Translocation of gingival fibroblasts from gingival tissue to periodontal defects could be a promising option that increases cellular elements with regeneration potential. The concept of total isolation of gingival fibroblasts using occlusive membranes must be re-evaluated.
有缺陷的细胞成分是实现可预测牙周再生的一个重要挑战。为了提高牙周缺损的细胞密度,将牙龈成纤维细胞植入牙周缺损部位,使其与细胞外基质分离,从而暴露于牙周组织介质中。为了研究转位至牙周缺损部位的牙龈成纤维细胞的再生潜力,本研究旨在临床和生化方面研究牙龈成纤维细胞(GF)及其相关间充质干细胞(GMSC)在治疗骨内牙周缺损中的应用。

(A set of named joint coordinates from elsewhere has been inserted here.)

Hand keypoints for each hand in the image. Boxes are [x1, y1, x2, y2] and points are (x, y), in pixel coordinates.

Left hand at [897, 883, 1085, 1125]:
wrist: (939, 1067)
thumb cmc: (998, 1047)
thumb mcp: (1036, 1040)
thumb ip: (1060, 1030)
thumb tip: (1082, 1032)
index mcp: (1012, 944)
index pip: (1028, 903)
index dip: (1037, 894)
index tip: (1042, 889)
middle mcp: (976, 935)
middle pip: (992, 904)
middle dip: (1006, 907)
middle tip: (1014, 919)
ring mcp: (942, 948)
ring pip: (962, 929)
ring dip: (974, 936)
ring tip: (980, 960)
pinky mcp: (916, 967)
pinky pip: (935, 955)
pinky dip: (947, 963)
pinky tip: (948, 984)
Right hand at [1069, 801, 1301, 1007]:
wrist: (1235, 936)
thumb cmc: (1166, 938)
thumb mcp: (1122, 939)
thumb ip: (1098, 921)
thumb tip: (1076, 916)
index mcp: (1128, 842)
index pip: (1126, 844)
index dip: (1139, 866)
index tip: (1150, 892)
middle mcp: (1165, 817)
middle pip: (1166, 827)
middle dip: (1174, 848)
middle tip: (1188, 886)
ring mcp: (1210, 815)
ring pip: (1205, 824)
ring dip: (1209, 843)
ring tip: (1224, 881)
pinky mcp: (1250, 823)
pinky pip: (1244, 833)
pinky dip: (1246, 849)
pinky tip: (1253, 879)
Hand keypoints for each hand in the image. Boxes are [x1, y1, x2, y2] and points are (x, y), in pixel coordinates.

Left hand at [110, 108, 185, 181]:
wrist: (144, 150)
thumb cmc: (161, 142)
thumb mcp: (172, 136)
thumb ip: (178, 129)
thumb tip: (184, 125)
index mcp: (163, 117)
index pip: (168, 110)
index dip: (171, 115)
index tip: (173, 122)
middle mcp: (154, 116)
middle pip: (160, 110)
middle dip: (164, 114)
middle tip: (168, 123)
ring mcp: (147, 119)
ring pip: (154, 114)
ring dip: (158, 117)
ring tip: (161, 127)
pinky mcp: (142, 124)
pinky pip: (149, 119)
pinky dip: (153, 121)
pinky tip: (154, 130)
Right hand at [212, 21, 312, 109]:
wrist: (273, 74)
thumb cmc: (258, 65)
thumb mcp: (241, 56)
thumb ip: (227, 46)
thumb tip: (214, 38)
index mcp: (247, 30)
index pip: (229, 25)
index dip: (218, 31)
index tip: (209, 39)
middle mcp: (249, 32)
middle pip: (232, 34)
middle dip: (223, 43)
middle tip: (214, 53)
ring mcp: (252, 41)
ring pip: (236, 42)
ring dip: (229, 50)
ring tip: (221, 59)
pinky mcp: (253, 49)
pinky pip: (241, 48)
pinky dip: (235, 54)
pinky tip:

共 20 名受试者被随机分为两组(n=20)。I 组:10 名患者,10 个骨内牙周缺损,接受β-磷酸三钙(β-TCP)治疗,随后用胶原膜覆盖缺损;II 组:10 名患者,10 个牙周缺损接受培养的牙龈成纤维细胞(GF)在β-TCP 支架上,并覆盖胶原膜。在开始和 6 个月时进行临床评估。直接从试验部位采集龈沟液(GCF)样本,使用 ELISA 试剂盒在术后第 1、7、14 和 21 天定量测量 PDGF-BB 和 BMP-2。
6 个月后,II 组的垂直牙周袋深度(VPD)和 CAL 增加明显大于 I 组。与 I 组相比,II 组的放射状骨增加有统计学意义。与 I 组相比,II 组在第 1、3 和 7 天 PDGF-BB 的浓度显著升高。
将牙龈组织中的牙龈成纤维细胞转位至牙周缺损部位可能是一种有前途的选择,可以增加具有再生潜力的细胞成分。使用封闭膜对牙龈成纤维细胞进行完全隔离的概念必须重新评估。